BEGIN
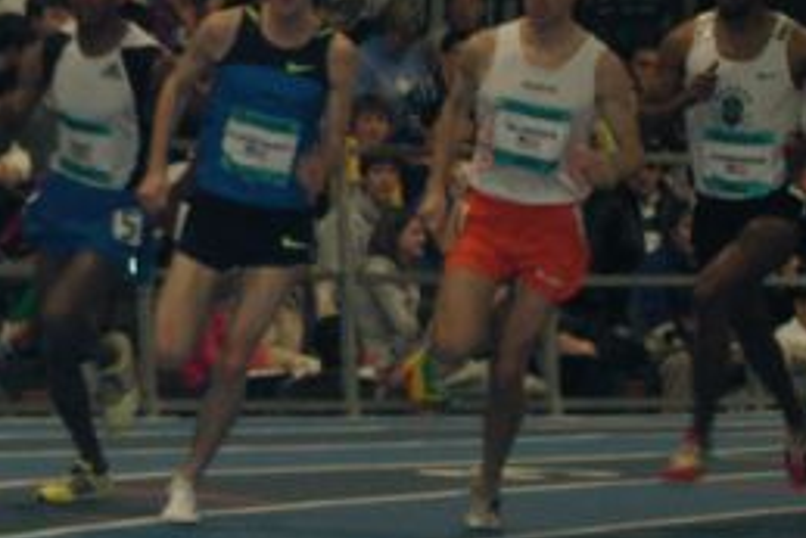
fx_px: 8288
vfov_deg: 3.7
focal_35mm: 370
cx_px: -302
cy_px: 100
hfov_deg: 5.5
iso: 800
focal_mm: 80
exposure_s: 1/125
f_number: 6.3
END
Restate the records in full and word for word, but keep the pictures out.

* Written response *
fx_px: 8288
vfov_deg: 3.7
focal_35mm: 370
cx_px: -302
cy_px: 100
hfov_deg: 5.5
iso: 800
focal_mm: 80
exposure_s: 1/125
f_number: 6.3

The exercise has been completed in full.